─── SELECTED PASSAGE

For these reasons, I find that a listing of the various field names, in a format that discloses no other information concerning the design or development of the RICI database, does not qualify as a “trade secret” for the purposes of section 10(1) of the Act.  I also find that none of the other types of information listed in section 10(1) apply to the various field names, and the first part of the section 10(1) exemption test has not been established.

 

 

Part Two of the Test

 

Supplied in Confidence

 


To meet this aspect of the section 10(1) exemption, the parties must demonstrate that the information at issue was supplied to the Police, and that it was supplied in confidence.   Previous orders of the Commissioner have found that in order to determine that a record was supplied in confidence, either explicitly or implicitly, it must be demonstrated that an expectation of confidentiality existed and that it had a reasonable basis (Order M-169).

 

The Police refer to the confidentiality clauses set out in the agreement entered into with the affected party as the basis for their position that the information was supplied by the affected party in confidence.

 

Based on the representations and documentation provided by the Police, I am satisfied that the field names were included in the database product supplied to the Police by the affected party, and that this product was supplied in confidence. 

 

Therefore, the second part of the section 10(1) exemption test has been established.

 

 

 

Part Three: Harms

 

General

 

In order to meet the third part of the test, the parties resisting disclosure (in this case the Police and the affected party) must demonstrate that one or more of the harms enumerated in sections 10(1)(a) or (b) could reasonably be expected to result from the disclosure of the field names.

 

Previous orders have established the evidence which must be provided to satisfy the third part of the test.  In Order PO-1747, Senior David Adjudicator Goodis stated:

 

The words "could reasonably be expected to" appear in the preamble of section 17(1) [the equivalent provision to section 10(1) contained in the provincial Freedom of Information and Protection of Privacy Act], as well as in several other exemptions under the Act dealing with a wide variety of anticipated "harms".  In the case of most of these exemptions, in order to establish that the particular harm in question "could reasonably be expected" to result from disclosure of a record, the party with the burden of proof must provide "detailed and convincing" evidence to establish a "reasonable expectation of probable harm" [see Order P‑373, two court decisions on judicial review of that order in Ontario (Workers Compensation Board) v. Ontario (Assistant Information and Privacy Commissioner) (1998), 41 O.R. (3d) 464 at 476 (C.A.), reversing (1995), 23 O.R. (3d) 31 at 40 (Div. Ct.), and Ontario (Minister of Labour) v. Big Canoe, [1999] O.J. No. 4560 (C.A.), affirming (June 2, 1998), Toronto Doc. 28/98 (Div. Ct.)].

──────
─── ENTRIES PROVIDED

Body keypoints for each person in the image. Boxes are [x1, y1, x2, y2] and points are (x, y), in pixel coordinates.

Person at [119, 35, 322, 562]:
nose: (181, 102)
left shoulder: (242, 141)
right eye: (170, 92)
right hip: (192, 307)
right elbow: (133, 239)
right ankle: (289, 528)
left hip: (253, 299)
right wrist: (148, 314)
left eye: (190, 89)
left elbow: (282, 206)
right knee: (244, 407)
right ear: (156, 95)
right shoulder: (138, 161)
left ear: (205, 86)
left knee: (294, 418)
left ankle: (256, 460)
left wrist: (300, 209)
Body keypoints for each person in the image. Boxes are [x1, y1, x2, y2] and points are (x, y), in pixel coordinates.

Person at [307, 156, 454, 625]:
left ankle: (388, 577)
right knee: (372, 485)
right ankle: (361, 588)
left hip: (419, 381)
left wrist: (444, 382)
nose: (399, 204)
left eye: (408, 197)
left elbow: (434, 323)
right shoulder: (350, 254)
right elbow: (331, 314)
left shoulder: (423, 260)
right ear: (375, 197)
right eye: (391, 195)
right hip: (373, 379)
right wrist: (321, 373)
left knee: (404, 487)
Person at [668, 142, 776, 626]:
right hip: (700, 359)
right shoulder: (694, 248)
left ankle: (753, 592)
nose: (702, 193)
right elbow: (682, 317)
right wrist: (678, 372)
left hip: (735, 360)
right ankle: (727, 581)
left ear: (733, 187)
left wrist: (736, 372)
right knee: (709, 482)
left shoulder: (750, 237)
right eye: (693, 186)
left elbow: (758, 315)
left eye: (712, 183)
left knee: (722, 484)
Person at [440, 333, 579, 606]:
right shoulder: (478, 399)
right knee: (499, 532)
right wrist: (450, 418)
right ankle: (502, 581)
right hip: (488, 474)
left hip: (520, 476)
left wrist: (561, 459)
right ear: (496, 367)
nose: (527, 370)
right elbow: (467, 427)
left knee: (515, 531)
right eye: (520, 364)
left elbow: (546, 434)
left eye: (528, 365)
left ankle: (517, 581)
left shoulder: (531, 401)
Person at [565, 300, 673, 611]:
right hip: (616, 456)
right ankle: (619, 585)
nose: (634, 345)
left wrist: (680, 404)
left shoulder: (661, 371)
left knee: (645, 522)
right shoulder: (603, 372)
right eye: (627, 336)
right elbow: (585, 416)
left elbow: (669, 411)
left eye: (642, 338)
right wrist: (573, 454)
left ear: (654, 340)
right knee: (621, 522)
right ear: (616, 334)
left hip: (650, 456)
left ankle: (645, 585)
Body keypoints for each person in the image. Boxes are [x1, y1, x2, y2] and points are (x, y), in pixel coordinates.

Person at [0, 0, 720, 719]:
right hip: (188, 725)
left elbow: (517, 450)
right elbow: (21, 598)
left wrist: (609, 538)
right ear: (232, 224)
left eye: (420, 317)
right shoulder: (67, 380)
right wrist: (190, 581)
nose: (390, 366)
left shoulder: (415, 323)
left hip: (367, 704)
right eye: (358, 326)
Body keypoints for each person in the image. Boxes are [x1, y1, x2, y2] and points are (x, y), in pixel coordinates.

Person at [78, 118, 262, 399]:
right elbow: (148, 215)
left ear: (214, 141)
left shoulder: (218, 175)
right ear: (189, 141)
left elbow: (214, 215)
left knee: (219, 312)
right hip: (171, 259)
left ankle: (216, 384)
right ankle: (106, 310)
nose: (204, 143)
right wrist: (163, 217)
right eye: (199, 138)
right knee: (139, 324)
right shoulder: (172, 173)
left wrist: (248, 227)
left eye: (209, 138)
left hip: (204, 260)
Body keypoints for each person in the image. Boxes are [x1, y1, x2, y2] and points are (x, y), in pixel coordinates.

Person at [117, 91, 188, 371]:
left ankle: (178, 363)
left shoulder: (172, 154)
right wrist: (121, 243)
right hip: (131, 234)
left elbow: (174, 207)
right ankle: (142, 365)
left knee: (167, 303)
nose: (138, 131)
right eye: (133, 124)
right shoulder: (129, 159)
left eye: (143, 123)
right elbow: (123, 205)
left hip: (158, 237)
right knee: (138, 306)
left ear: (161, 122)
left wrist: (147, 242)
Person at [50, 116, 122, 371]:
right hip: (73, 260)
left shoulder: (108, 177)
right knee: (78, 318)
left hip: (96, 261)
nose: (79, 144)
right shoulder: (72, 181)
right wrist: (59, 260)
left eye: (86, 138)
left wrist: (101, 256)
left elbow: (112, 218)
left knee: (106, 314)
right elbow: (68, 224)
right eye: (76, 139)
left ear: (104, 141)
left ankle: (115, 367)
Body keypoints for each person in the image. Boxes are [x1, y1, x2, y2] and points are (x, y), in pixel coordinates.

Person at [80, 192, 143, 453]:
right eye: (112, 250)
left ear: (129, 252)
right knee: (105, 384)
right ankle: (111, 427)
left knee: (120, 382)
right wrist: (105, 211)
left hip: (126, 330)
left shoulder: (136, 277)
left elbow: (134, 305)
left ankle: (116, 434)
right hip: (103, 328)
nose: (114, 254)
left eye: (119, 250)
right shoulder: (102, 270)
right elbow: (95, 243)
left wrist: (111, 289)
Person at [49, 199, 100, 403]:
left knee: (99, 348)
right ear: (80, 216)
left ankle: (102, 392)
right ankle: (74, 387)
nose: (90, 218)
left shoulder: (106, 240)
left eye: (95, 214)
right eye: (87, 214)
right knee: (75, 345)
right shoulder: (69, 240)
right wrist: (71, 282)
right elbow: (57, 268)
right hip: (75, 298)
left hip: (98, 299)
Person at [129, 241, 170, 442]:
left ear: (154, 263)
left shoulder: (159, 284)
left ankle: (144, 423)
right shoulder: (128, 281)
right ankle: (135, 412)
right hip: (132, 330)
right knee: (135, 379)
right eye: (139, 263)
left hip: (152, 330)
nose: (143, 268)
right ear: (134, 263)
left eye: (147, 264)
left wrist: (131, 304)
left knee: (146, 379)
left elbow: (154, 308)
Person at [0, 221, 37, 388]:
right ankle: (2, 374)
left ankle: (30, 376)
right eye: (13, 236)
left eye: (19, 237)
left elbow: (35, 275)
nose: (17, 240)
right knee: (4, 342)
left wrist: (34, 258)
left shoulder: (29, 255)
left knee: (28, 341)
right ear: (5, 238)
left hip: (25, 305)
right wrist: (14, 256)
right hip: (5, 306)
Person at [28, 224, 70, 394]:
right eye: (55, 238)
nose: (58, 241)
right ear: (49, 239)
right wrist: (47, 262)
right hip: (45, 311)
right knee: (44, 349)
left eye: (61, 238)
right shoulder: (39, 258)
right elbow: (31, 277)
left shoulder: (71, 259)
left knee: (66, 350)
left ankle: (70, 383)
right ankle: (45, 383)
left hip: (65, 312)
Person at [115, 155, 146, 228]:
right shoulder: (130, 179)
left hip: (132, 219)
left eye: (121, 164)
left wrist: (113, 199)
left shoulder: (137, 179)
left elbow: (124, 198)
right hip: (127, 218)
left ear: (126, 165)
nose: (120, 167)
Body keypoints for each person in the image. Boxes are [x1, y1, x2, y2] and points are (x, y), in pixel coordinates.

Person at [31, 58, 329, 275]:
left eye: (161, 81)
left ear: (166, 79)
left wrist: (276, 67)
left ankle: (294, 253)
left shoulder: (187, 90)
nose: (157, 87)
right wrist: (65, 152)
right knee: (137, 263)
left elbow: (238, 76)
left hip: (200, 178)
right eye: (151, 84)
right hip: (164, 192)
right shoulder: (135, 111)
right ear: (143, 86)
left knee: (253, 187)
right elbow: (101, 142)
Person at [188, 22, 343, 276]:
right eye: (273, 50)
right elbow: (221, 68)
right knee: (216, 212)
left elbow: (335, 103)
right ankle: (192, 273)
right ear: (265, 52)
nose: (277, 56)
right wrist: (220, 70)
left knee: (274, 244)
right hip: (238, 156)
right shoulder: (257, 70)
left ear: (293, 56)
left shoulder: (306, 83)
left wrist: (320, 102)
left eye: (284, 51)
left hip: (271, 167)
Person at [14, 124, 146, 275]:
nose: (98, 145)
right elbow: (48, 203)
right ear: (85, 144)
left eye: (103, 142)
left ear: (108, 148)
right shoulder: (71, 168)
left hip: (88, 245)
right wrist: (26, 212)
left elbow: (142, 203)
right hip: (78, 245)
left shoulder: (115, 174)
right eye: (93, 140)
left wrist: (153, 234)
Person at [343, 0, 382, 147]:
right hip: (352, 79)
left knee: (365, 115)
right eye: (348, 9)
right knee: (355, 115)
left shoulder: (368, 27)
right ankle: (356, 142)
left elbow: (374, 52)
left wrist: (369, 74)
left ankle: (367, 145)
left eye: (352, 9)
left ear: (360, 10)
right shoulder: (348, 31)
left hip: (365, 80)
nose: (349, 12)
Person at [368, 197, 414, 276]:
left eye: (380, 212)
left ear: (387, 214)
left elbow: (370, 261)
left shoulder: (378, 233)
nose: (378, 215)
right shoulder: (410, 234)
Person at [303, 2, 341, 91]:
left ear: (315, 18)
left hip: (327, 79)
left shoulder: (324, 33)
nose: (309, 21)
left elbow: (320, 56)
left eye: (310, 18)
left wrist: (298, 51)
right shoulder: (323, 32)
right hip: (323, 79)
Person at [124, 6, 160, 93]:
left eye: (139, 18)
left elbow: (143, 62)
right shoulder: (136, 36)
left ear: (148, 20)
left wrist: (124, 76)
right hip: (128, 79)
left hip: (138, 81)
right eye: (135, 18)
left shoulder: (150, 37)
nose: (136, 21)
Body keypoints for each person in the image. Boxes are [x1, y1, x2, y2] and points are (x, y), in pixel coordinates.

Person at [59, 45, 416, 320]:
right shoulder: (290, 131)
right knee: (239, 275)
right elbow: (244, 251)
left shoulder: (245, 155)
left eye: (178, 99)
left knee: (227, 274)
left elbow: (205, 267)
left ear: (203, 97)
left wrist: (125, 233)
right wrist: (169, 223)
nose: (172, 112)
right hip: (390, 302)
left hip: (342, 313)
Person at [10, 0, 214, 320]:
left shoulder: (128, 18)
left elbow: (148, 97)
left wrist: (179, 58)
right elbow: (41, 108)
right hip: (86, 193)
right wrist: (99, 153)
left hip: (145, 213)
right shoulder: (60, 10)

──────

## PROBLEMS AND TASKS
(A) Transcribe the stretch of the section 10(1) passage from "Based on the" through "product was supplied in confidence.".
(B) List every order cited by its number in the section 10(1) passage.
None of the lines from the collection are needed for this work.

## WRITTEN RESPONSES
(A)
Based on the representations and documentation provided by the Police, I am satisfied that the field names were included in the database product supplied to the Police by the affected party, and that this product was supplied in confidence.

(B)
Order M-169
Order PO-1747
Order P‑373